I found the proof of Hartshorne II.Lemma 6.1 very confusing. I will break down places I'm confused by.
First, (*) means we have a noetherian, integral, separated scheme which is regular in codimension one.
The Lemma states:
Let $X$ satisfy (*) and let $f \in K^{*}$ be a regular function on $X$. Then $v_{Y}(f) = 0$ for all but finitely many prime divisors on $Y$.
The statement makes sense. The proof goes:
Let $U$ be an open affine subset of $X$ on which $f$ is regular. Then $Z = X - U$ is a proper closed subset of $X$. Since $X$ is noetherian, $Z$ only contains at most finitely many prime divisors $Y$.
Question 1: Is this because $X$ is irreducble and $U$ is open, thus dense. Then every prime divisor contained $Y$ must be contained in an proper open set of $Z$, which must intersect $U$. Hence if there where infinitely many prime divisors in $Z$, then we could have constructed an open set not intersecting $U$?
It will be sufficient to show that there are only finitely many prime divisors $Y$ of $U$ for which $v_{Y}(f) \ne 0$. Since $f$ is regular on $U$, $v_{Y}(f) \ge 0$ in any case.
Question 2: Why so? We only know that either $f$ has non-negative valuation or its inverse.
And $v_{Y}(f) > 0$ iff $Y$ is contained in a proper closed subset of $U$ defined by the ideal $Af$ in $A$. Since $f \ne 0$, this is a proper closed subset of $U$, hence only contain finitely many closed irreducible subsets of codimension one in $U$.
Question 3: I'm not following either of the sentences here.
Many thanks!
Admittedly that proof could have used more details in my opinion.
Question 1: Either $Z$ is of codimension greater than $1$, in which case it cannot contain a prime divisor, or $Z$ is of codimension equal to $1$. In that case, prime divisors contained in $Z$ must be irreducible components of $Z$. Noetherian schemes only have finitely many irreducible components.
Question 2: The element $f$ is regular, so it lies within $\mathcal{O}_X(U)$. Looking back at the definition of the valuations, we see that for such elements the output is non-negative.
Edit: This prime divisor $Y$ will be an integral subscheme of $X$. It has a generic point $\eta$, whose stalk is $\mathcal{O}_{Y,\eta}$. By the conditions imposed on $X$, this stalk is a discrete valuation ring.

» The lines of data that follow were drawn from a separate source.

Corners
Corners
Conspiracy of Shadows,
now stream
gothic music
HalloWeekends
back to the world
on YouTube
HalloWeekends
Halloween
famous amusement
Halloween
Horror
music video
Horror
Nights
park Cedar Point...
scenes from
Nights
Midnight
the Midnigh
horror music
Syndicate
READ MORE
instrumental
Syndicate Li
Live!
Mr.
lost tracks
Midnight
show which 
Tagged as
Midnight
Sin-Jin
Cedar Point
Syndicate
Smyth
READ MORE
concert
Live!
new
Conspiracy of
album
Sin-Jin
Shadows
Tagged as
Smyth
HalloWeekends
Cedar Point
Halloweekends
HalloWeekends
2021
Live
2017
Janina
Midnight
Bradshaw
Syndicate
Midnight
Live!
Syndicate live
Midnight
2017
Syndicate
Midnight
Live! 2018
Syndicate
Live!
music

This implies in particular that it has a unique maximal ideal $\mathfrak{m}_{\eta}$, that this maximal ideal is principal, say generated by some element $m$, and that every germ $g$ in $\mathcal{O}_{Y,\eta}$ can be uniquely written in the form $u m^k$ for some unit $u$, and some $k \geq 0$.
Now, $v_Y$ is a map from the function field of $Y$ to the integers, i.e. a map $\operatorname{Frac}(\mathcal{O}_{Y,\eta}) \to \mathbb{Z}$. But how is it defined? For elements of $\mathcal{O}_{Y,\eta}$, we define it by sending $g$ to the $k$ within the expression $g = um^k$. Then, we extend it to the fraction field $\operatorname{Frac}(\mathcal{O}_{Y,\eta})$ by sending a fraction $g / h$ to $v_Y(g) - v_Y(h)$. With this in place, it is essentially by definition that a germ in $\mathcal{O}_{Y,\eta}$ gets sent to a positive value. Hence $v_Y(f)$ is non-negative if $f$ is regular.
(Though, to be fair, I don't remember Hartshorne giving this definition, and rather he just refers to 'the valuation'.)
Question 3: I presume $A$ is the ring such that $U = \operatorname{Spec}(A)$. In that case your prime divisor $Y$ will be of the form $V(\mathfrak{p})$ for some prime $\mathfrak{p}$ of $A$. As $v_Y(f) > 0$, this means that the germ of $f$ at the generic point lies in its maximal ideal; that is, $f \in \mathfrak{p} A_{\mathfrak{p}}$, so that $f \in \mathfrak{p}$. It follows that any prime containing $\mathfrak{p}$ will in particular contain $f$, so $V(f) \supseteq V(\mathfrak{p})$.
This $V(f)$ is a proper closed subset of your scheme $X$, so by the same reasoning as in the answer to Question 1, only finitely many prime divisors are going to be within it. So there can only be finitely many such primes $\mathfrak{p}$ such that $V(\mathfrak{p})$ is within this $V(f)$, and by the previous paragraph it is only these $\mathfrak{p}$ for which $v_Y(f)$ can be greater than $0$.